Sir William Betham (b. 1779, d. 1853), an English antiquarian who came to Ireland in 1805, played a significant part in the ‘discovery’ of a number of early Irish manuscripts. Indeed, he was an assiduous collector of manuscripts and owned the Book of Dimma (TCD MS 59); he also studied closely the Book of Armagh (TCD MS 52) and the Misach (National Museum of Ireland).

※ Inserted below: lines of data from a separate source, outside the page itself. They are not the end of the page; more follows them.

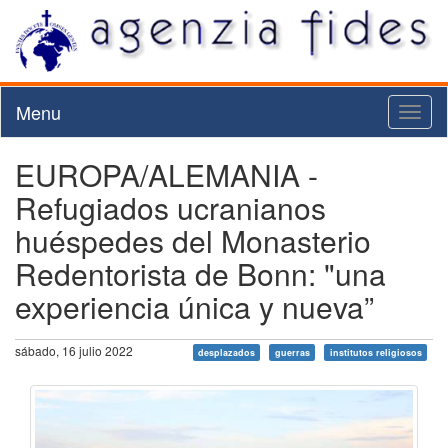
Menu
Toggl
naviga
EUROPA/ALEMANIA -
Refugiados ucranianos
huéspedes del Monasterio
Redentorista de Bonn: "una
experiencia única y nueva”
sábado, 16 julio 2022
desplazados
guerras
institutos religiosos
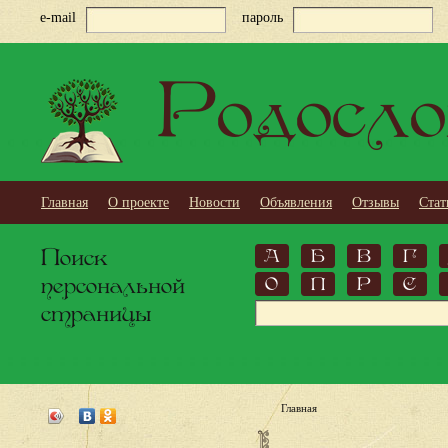
e-mail
пароль
Родосло
Главная
О проекте
Новости
Объявления
Отзывы
Стат
Поиск
А
Б
В
Г
персональной
О
П
Р
С
страницы
Главная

In 1821, he offered 100 guineas for the Book of Dimma and its box to its then-owner, Henry Monck-Mason, but only succeeded finally secured them in February 1825 for £150. The great collector Sir Thomas Phillipps1 was interested in purchasing them in 1827 for £250 on the condition the payment would be spread over three years. Betham rejected the offer and in 1830 auctioned them through Evans in London but they did not find a buyer and were bought in by his nephew Walker. Phair wrote that it was only in 1842 that Trinity College purchased them from him for £200,2 but it would appear from the Trinity College Board Register that the acquisition took place much earlier, in 1836, and for the lower sum of £150.3
Betham is also responsible for bringing the Cathach Psalter4 to light in the early 19th century. In his 1826 Irish Antiquarian Researches pt. I, he described how, braving ancient superstitions, ‘Regardless of the injunctions and threats of ignorance, which for more than a century had hermetically sealed it up,[…] the box [i.e. the Cathach shrine] was opened and examined in the presence of Sir Capel Molyneux, Mr. O’Donell, and myself, without any extraordinary, or supernatural occurrence, except, indeed, a heavy shower of hail which a strong northwest wind drove against the windows of my study’.5
In the same year, he brought the Cathach, the Book of Dimma and the Misach to England and was very proud to report to a friend on July 14th: ‘I returned this morning. I exhibited my precious relics in London to many of the learned who have unanimously surrendered the palm of honourable antiquity to Ireland.’6
In his capacity as Ulster King of Arms from 1820, he compiled abstracts of numerous official documents, including wills, marriage licenses, etc. which today prove especially valuable in cases when the originals have been lost. 7 He was esteemed for his early publications, such as his Irish Antiquarian Researches in 1826 and 1827. However, his writings became increasingly speculative and fanciful, in particular his theories attempting to connect the Irish language and culture with the Orient, ultimately discrediting him in the eyes of serious scholars in later years.
His large collection of Irish-language manuscripts was bought by the Royal Irish Academy in 1850, while the rest of his collection was auctioned at Sotheby’s at his death.8
- On this collection, see A. N. L. Munby, Phillipps Studies 5 vols. (London, 1951–1960).
- P. B. Phair, ‘Betham and the Older Irish Manuscripts, in The Journal of the Royal Society of Antiquaries of Ireland 92-1 (1962), pp. 75-78 (p. 75).
- M. L. Colker, Trinity College Dublin. Descriptive Catalogue of the Mediaeval and Renaissance Latin Manuscripts (Aldershot, 1991), p. 103.
- Now in the Royal Irish Academy.
- Sir William Betham, Irish Antiquarian Researches pt. 1 (Dublin, 1826), p. 110.
- P. B. Phair, ‘Sir William Betham’s Manuscripts’, in Analecta Hibernica 27 (1972), pp. 1-99 (p. 13).
- For more on this topic, see: Phair, ‘Sir William Betham’s Manuscripts’, pp. 1-99.
- See Phair, ‘Betham and the Older Irish Manuscripts’, pp. 75-78.